Reproduce the records below; each should match the original exactly.

[Records from a data collection]
'''
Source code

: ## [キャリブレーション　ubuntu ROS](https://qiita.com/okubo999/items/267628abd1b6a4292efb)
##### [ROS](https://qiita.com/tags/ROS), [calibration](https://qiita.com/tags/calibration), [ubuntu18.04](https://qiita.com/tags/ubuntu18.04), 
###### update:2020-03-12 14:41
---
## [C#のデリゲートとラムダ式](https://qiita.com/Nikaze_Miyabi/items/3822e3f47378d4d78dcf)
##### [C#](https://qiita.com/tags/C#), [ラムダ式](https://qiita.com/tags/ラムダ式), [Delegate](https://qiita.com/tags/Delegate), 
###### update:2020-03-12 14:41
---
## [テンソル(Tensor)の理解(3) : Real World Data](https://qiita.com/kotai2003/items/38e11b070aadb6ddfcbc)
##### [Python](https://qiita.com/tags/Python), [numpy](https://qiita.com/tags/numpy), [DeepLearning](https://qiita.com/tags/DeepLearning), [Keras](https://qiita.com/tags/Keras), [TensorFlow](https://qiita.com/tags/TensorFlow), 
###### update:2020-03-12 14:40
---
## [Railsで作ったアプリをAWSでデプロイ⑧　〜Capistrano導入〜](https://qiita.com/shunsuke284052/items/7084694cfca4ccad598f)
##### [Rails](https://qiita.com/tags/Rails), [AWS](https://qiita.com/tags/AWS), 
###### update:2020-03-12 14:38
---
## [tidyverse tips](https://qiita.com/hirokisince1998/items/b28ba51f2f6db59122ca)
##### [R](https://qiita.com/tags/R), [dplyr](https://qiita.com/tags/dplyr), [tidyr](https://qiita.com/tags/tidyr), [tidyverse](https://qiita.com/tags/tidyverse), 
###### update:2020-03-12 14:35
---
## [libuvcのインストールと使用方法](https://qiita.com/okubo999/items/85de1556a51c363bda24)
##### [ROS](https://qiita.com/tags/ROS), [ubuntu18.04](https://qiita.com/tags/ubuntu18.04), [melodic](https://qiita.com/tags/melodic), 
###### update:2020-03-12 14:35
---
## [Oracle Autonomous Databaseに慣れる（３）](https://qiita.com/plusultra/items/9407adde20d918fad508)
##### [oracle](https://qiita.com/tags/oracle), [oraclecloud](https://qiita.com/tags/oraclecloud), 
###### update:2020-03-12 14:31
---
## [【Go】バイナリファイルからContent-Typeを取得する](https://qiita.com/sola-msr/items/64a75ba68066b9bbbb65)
'''
ANSWER SPACE:
Source code

: ## [キャリブレーション　ubuntu ROS](https://qiita.com/okubo999/items/267628abd1b6a4292efb)
##### [ROS](https://qiita.com/tags/ROS), [calibration](https://qiita.com/tags/calibration), [ubuntu18.04](https://qiita.com/tags/ubuntu18.04), 
###### update:2020-03-12 14:41
---
## [C#のデリゲートとラムダ式](https://qiita.com/Nikaze_Miyabi/items/3822e3f47378d4d78dcf)
##### [C#](https://qiita.com/tags/C#), [ラムダ式](https://qiita.com/tags/ラムダ式), [Delegate](https://qiita.com/tags/Delegate), 
###### update:2020-03-12 14:41
---
## [テンソル(Tensor)の理解(3) : Real World Data](https://qiita.com/kotai2003/items/38e11b070aadb6ddfcbc)
##### [Python](https://qiita.com/tags/Python), [numpy](https://qiita.com/tags/numpy), [DeepLearning](https://qiita.com/tags/DeepLearning), [Keras](https://qiita.com/tags/Keras), [TensorFlow](https://qiita.com/tags/TensorFlow), 
###### update:2020-03-12 14:40
---
## [Railsで作ったアプリをAWSでデプロイ⑧　〜Capistrano導入〜](https://qiita.com/shunsuke284052/items/7084694cfca4ccad598f)
##### [Rails](https://qiita.com/tags/Rails), [AWS](https://qiita.com/tags/AWS), 
###### update:2020-03-12 14:38
---
## [tidyverse tips](https://qiita.com/hirokisince1998/items/b28ba51f2f6db59122ca)
##### [R](https://qiita.com/tags/R), [dplyr](https://qiita.com/tags/dplyr), [tidyr](https://qiita.com/tags/tidyr), [tidyverse](https://qiita.com/tags/tidyverse), 
###### update:2020-03-12 14:35
---
## [libuvcのインストールと使用方法](https://qiita.com/okubo999/items/85de1556a51c363bda24)
##### [ROS](https://qiita.com/tags/ROS), [ubuntu18.04](https://qiita.com/tags/ubuntu18.04), [melodic](https://qiita.com/tags/melodic), 
###### update:2020-03-12 14:35
---
## [Oracle Autonomous Databaseに慣れる（３）](https://qiita.com/plusultra/items/9407adde20d918fad508)
##### [oracle](https://qiita.com/tags/oracle), [oraclecloud](https://qiita.com/tags/oraclecloud), 
###### update:2020-03-12 14:31
---
## [【Go】バイナリファイルからContent-Typeを取得する](https://qiita.com/sola-msr/items/64a75ba68066b9bbbb65)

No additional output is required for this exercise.